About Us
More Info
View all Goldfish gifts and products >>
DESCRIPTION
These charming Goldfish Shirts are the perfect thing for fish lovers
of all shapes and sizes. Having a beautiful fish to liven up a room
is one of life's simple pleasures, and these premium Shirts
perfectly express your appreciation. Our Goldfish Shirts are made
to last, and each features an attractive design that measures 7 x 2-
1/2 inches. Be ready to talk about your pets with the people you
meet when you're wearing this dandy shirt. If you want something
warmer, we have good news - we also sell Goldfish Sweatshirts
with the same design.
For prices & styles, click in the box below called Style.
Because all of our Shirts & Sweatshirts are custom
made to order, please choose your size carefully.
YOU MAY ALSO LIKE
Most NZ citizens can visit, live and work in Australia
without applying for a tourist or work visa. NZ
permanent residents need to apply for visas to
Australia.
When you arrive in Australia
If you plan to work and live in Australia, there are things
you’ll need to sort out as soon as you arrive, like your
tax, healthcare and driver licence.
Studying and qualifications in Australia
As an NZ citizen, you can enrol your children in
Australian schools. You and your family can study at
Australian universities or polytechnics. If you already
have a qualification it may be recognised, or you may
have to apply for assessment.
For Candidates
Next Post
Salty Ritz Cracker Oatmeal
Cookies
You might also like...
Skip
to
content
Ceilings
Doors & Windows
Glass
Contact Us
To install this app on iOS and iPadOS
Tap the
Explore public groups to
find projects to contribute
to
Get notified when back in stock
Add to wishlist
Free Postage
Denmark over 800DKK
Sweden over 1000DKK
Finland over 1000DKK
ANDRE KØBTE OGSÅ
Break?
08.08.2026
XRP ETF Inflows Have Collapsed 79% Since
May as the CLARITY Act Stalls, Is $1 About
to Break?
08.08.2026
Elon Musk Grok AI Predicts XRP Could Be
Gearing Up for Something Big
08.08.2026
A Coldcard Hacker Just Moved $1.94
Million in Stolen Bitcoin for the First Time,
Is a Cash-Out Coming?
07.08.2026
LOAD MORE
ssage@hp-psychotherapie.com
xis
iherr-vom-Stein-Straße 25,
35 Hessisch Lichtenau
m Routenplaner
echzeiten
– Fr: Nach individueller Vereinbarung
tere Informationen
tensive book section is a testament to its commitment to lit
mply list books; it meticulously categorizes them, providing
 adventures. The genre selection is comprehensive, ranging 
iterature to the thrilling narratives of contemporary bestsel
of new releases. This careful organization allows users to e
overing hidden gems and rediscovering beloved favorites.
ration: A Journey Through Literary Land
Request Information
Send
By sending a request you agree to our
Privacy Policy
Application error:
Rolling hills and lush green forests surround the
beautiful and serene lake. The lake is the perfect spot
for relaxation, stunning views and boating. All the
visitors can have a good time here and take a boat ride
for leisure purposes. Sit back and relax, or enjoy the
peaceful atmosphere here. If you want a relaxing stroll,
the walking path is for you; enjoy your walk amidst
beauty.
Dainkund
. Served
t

### TASK OBJECTIVE
Give back the text of every record above word for word, with each line kept as it is.

### EXPECTED ANSWER
About Us
More Info
View all Goldfish gifts and products >>
DESCRIPTION
These charming Goldfish Shirts are the perfect thing for fish lovers
of all shapes and sizes. Having a beautiful fish to liven up a room
is one of life's simple pleasures, and these premium Shirts
perfectly express your appreciation. Our Goldfish Shirts are made
to last, and each features an attractive design that measures 7 x 2-
1/2 inches. Be ready to talk about your pets with the people you
meet when you're wearing this dandy shirt. If you want something
warmer, we have good news - we also sell Goldfish Sweatshirts
with the same design.
For prices & styles, click in the box below called Style.
Because all of our Shirts & Sweatshirts are custom
made to order, please choose your size carefully.
YOU MAY ALSO LIKE
Most NZ citizens can visit, live and work in Australia
without applying for a tourist or work visa. NZ
permanent residents need to apply for visas to
Australia.
When you arrive in Australia
If you plan to work and live in Australia, there are things
you’ll need to sort out as soon as you arrive, like your
tax, healthcare and driver licence.
Studying and qualifications in Australia
As an NZ citizen, you can enrol your children in
Australian schools. You and your family can study at
Australian universities or polytechnics. If you already
have a qualification it may be recognised, or you may
have to apply for assessment.
For Candidates
Next Post
Salty Ritz Cracker Oatmeal
Cookies
You might also like...
Skip
to
content
Ceilings
Doors & Windows
Glass
Contact Us
To install this app on iOS and iPadOS
Tap the
Explore public groups to
find projects to contribute
to
Get notified when back in stock
Add to wishlist
Free Postage
Denmark over 800DKK
Sweden over 1000DKK
Finland over 1000DKK
ANDRE KØBTE OGSÅ
Break?
08.08.2026
XRP ETF Inflows Have Collapsed 79% Since
May as the CLARITY Act Stalls, Is $1 About
to Break?
08.08.2026
Elon Musk Grok AI Predicts XRP Could Be
Gearing Up for Something Big
08.08.2026
A Coldcard Hacker Just Moved $1.94
Million in Stolen Bitcoin for the First Time,
Is a Cash-Out Coming?
07.08.2026
LOAD MORE
ssage@hp-psychotherapie.com
xis
iherr-vom-Stein-Straße 25,
35 Hessisch Lichtenau
m Routenplaner
echzeiten
– Fr: Nach individueller Vereinbarung
tere Informationen
tensive book section is a testament to its commitment to lit
mply list books; it meticulously categorizes them, providing
 adventures. The genre selection is comprehensive, ranging 
iterature to the thrilling narratives of contemporary bestsel
of new releases. This careful organization allows users to e
overing hidden gems and rediscovering beloved favorites.
ration: A Journey Through Literary Land
Request Information
Send
By sending a request you agree to our
Privacy Policy
Application error:
Rolling hills and lush green forests surround the
beautiful and serene lake. The lake is the perfect spot
for relaxation, stunning views and boating. All the
visitors can have a good time here and take a boat ride
for leisure purposes. Sit back and relax, or enjoy the
peaceful atmosphere here. If you want a relaxing stroll,
the walking path is for you; enjoy your walk amidst
beauty.
Dainkund
. Served
t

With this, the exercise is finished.